# Suggestions on moving to Italy



## Germano (Jun 11, 2011)

We are looking to initially get a holiday (vacation) home in Italy. My family is from Abruzzo but when I look at houses/apartments I love the style of Tuscany houses.

I'm looking for suggestions on where to buy based on our desires:

We are looking for a house with the following constraints:

- We love the Adriatic sea and would like to be more more than 1 hour away. Less than 10 minutes drive is ideal.
- We love the ancient villages and prefer to live in an apartment in one of these villages.
- If not an apartment then something close to town but house/villa with great views.

We are conflicted because we love the way towns in Tuscany and Umbria look (the Abruzzo towns seem more run-down and seem to always require construction) but we love Abruzzo because of family history and love to be close to the sea.

Suggestions?


----------



## italy (Aug 21, 2009)

Germano said:


> We are looking to initially get a holiday (vacation) home in Italy. My family is from Abruzzo but when I look at houses/apartments I love the style of Tuscany houses.
> 
> I'm looking for suggestions on where to buy based on our desires:
> 
> ...


well i would say from colonella to guilianova if you pick one of the alta towns you will find they are not run down or indeed dismal with views over the adriatic .. mosciano san angelo just inland or notaresco.. well restored and lively small towns within ten minutes of the beaches ...

i would suggest as well your budget in these areas will give you a lot more choice and the weather will allow you to spend a lot more time...

if you add to that the distance from the main rome airports is at max a 2 hour drive... its also very convenient

i agree there are many areas when you go inland that reflect a harder side of mountain life here but the beauty of Abruzzo to my mind is that variety


----------



## Germano (Jun 11, 2011)

Thank you so much for your response. That's exactly what I am looking for. I hope you don't mind but I have some additional questions.

Firstly, it sounds like you are mentioning places in the Teramo region of Abruzzo. It looks beautiful.

In looking at properties, I see lots of villas, lots of places needing restoration, but very few if any apartments in old historic towns which are full restored and have great views of both the mountains and the sea. 

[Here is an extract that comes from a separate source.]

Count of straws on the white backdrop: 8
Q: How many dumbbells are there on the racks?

I'm looking at sites like this for places:

property-italy.immobiliare.it/Teramo/properties_for_sale-Teramo.html

I probably have less than 300,000 Euro to spend. I see some beautiful villas with great views, but I really wanted to be closer (if not in) and ancient historic town - one where you can walk the streets to get food and meet people.

Can you comment on this please?


----------



## stefanaccio (Sep 25, 2007)

*andiamo in Abruzzo*

If feasible, I would buy a place in the same village as my relatives. Your quest to be within 30 minutes of the Adriatic is helpful. This is where the jobs are and where the young Italians want to live which will make it much easier in the future should/when you want to sell up. That said, my two favorite towns in the Teramo Province are Torricella Sicura (very near and walkable to Teramo) and Controguerra (closer to the beach and home of the best Abruzzo wines). Let me know if you have ? re Teramo Province.


----------



## italy (Aug 21, 2009)

Germano said:


> Thank you so much for your response. That's exactly what I am looking for. I hope you don't mind but I have some additional questions.
> 
> Firstly, it sounds like you are mentioning places in the Teramo region of Abruzzo. It looks beautiful.
> 
> ...


whilst agreeing with stefano on his two choices i also think places like giulianova alta offer choices too ... am glad to see someone actually wanting to live in close proximity to Italians and have a life here ... 

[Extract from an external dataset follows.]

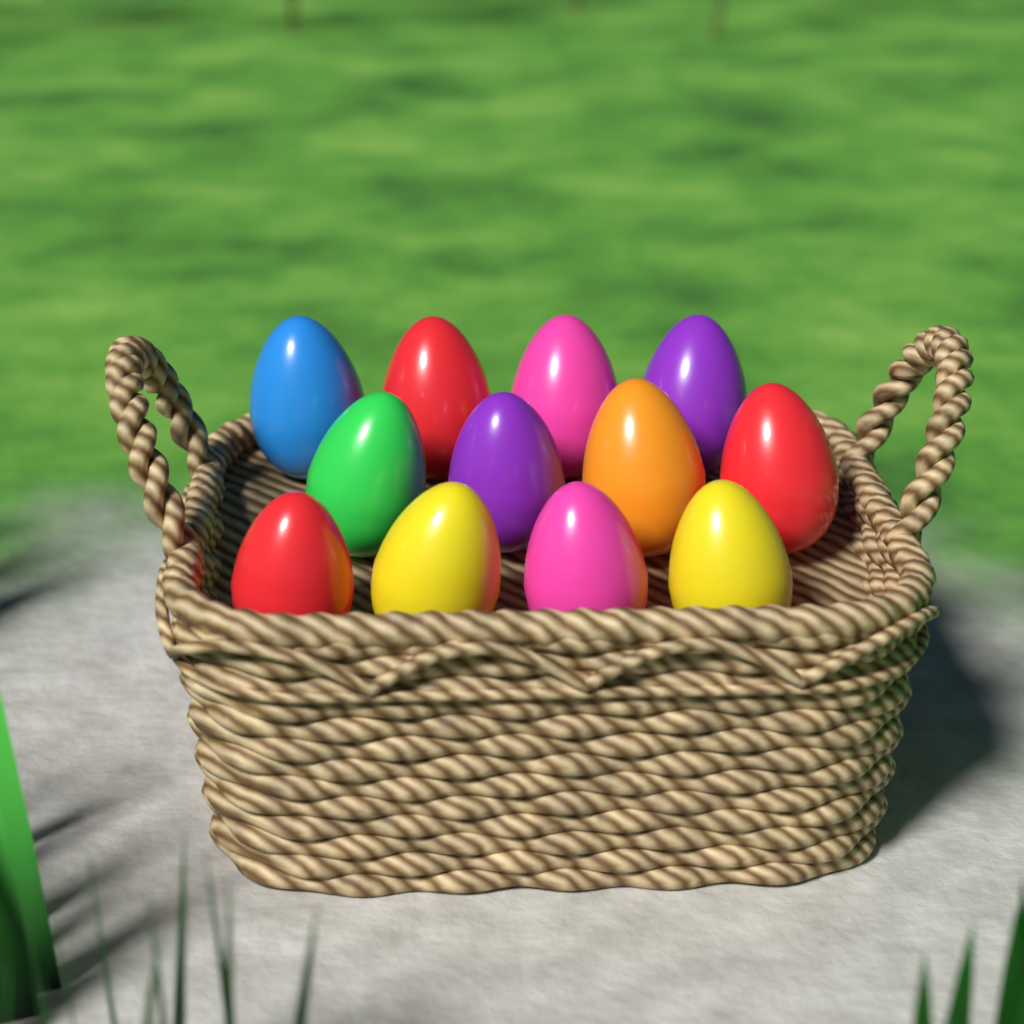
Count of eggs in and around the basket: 12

you have placed a link to a site which is what i call a generic property site.. in the sense that it charges agents for advertising and often many of the properties are either not for sale any more or have many agencies involved with prices a bit higher say for the fact that costs need to be covered...

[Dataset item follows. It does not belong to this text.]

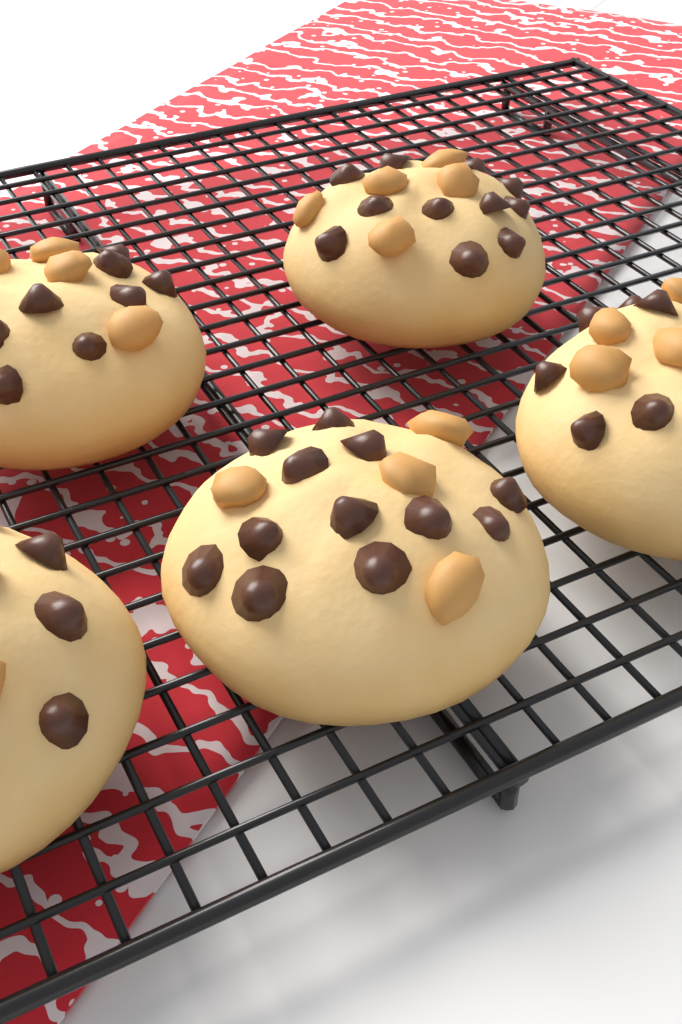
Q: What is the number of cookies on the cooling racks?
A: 5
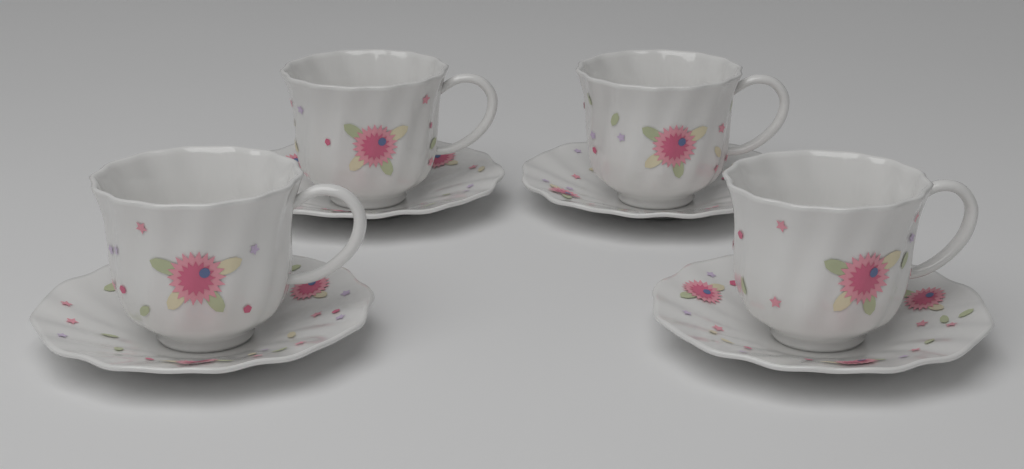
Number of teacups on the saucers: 4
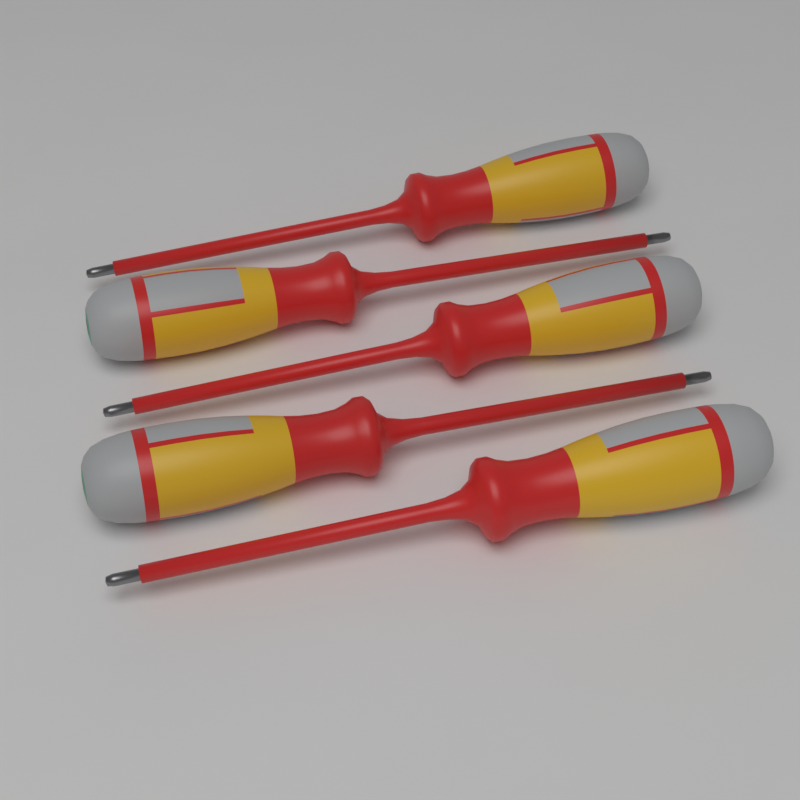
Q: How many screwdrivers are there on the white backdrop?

if you would like to send a message with details will be happy to email you and chat a bit more about places to look... 

i do only really have an interest in the teramo province although i enjoy all of Abruzzo but i like this area for several two reasons .. it has the best connections to all the airports.. its the only Abruzzo province with no class 1 seismic areas.. aside from pescara which for me is too busy it has an excellent feeling of life going on.. both in winter and summer..


----------



## GETSTUCKIN (Jun 14, 2011)

if you come further south to puglia with local airport brindisi...you can never be any further than 35mins from sea. we are in s.vito dei normanni brindisi 10mins nature reserve beaches 15mins airport , great expat community of americans, scots, irish, english germans, and now dutch. with your budget you can buy 2 villas. here is where the italians holiday the climate will allow you so many more months that the weather permits you to enjoy the region. this february 22 degrees. we are on the adriatic and have a villa to sell .


----------